EXERCISE INSTRUCTIONS:
Please give back only the lines below from the one containing "wrist: (714, 443)" to the one containing "pinky tip: (654, 326)", each repeated word for word, both ends included.

- - - - - - -

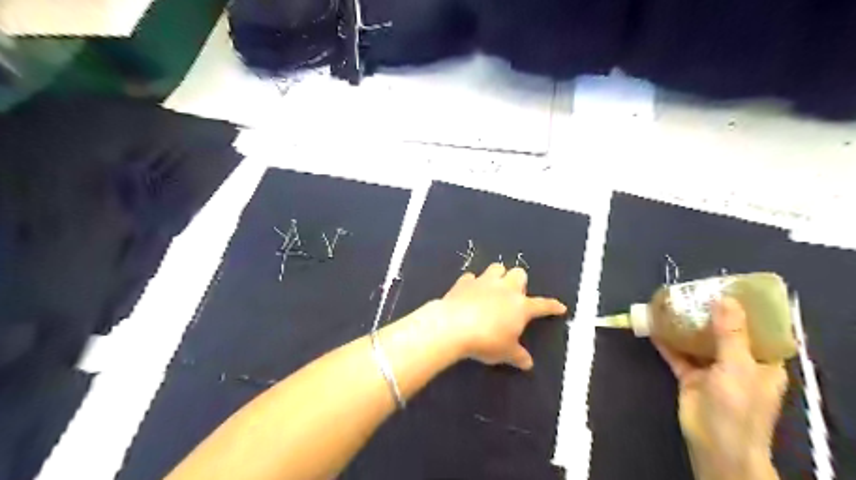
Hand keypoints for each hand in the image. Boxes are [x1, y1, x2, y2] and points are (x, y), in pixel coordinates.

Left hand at [437, 263, 566, 370]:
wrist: (454, 326)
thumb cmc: (487, 341)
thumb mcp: (506, 353)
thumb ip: (518, 356)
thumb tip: (528, 363)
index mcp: (521, 306)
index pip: (542, 305)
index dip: (552, 306)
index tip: (560, 307)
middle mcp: (505, 289)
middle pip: (519, 273)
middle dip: (519, 281)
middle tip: (514, 295)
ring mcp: (484, 282)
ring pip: (496, 268)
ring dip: (498, 275)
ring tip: (493, 287)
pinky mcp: (464, 282)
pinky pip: (471, 277)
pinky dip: (472, 283)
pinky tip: (469, 292)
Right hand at [656, 299, 788, 476]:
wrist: (714, 443)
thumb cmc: (737, 406)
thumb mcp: (737, 367)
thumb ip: (730, 333)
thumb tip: (725, 298)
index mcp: (761, 362)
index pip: (757, 330)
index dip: (744, 310)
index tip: (726, 289)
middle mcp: (738, 363)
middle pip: (723, 332)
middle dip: (708, 314)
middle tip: (692, 292)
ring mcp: (712, 370)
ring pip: (698, 342)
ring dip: (685, 326)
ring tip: (671, 304)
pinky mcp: (690, 376)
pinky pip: (677, 354)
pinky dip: (666, 342)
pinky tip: (654, 326)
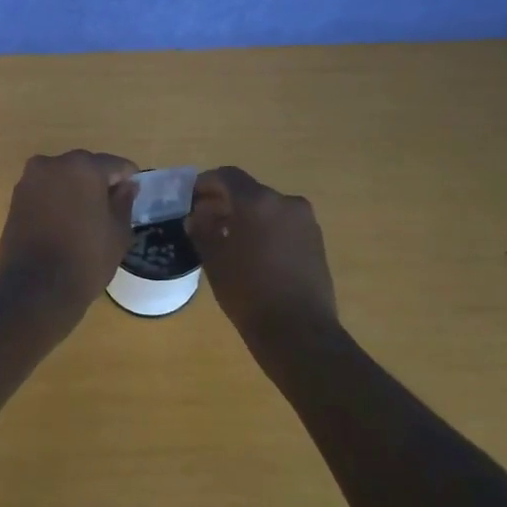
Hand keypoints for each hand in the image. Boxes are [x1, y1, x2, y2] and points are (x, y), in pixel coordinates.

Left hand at [0, 151, 138, 322]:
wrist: (34, 290)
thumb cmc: (85, 259)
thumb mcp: (118, 232)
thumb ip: (124, 202)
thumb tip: (126, 185)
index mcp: (82, 167)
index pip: (114, 165)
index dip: (128, 179)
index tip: (134, 194)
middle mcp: (52, 164)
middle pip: (85, 168)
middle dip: (99, 183)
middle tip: (111, 209)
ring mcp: (29, 181)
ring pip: (62, 179)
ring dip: (76, 192)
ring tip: (87, 219)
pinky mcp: (15, 200)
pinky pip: (45, 192)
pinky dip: (57, 202)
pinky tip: (66, 224)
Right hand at [187, 166, 339, 339]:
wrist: (298, 330)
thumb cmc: (248, 292)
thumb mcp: (214, 260)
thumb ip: (202, 230)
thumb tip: (196, 216)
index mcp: (257, 202)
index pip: (227, 176)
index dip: (206, 183)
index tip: (190, 198)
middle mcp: (285, 202)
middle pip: (249, 191)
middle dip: (224, 201)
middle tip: (204, 220)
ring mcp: (305, 221)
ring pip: (267, 208)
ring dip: (245, 216)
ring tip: (226, 238)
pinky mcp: (316, 240)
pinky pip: (282, 224)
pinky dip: (264, 228)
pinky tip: (251, 251)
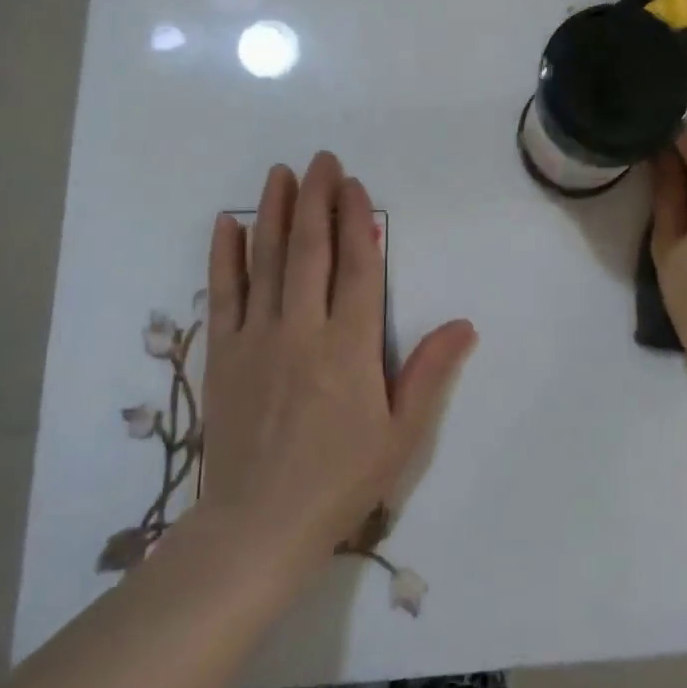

- - - - - - -

RESULT OF THE TASK:
wrist: (714, 443)
thumb cmc: (737, 406)
thumb mcp: (737, 367)
thumb ip: (730, 333)
thumb tip: (725, 298)
index mcp: (761, 362)
index pip: (757, 330)
index dip: (744, 310)
index tip: (726, 289)
middle mcp: (738, 363)
middle pip: (723, 332)
middle dip: (708, 314)
middle tip: (692, 292)
ring mcp: (712, 370)
ring pip: (698, 342)
ring dip: (685, 326)
ring tip: (671, 304)
pinky mcp: (690, 376)
pinky pip: (677, 354)
pinky dip: (666, 342)
pinky tip: (654, 326)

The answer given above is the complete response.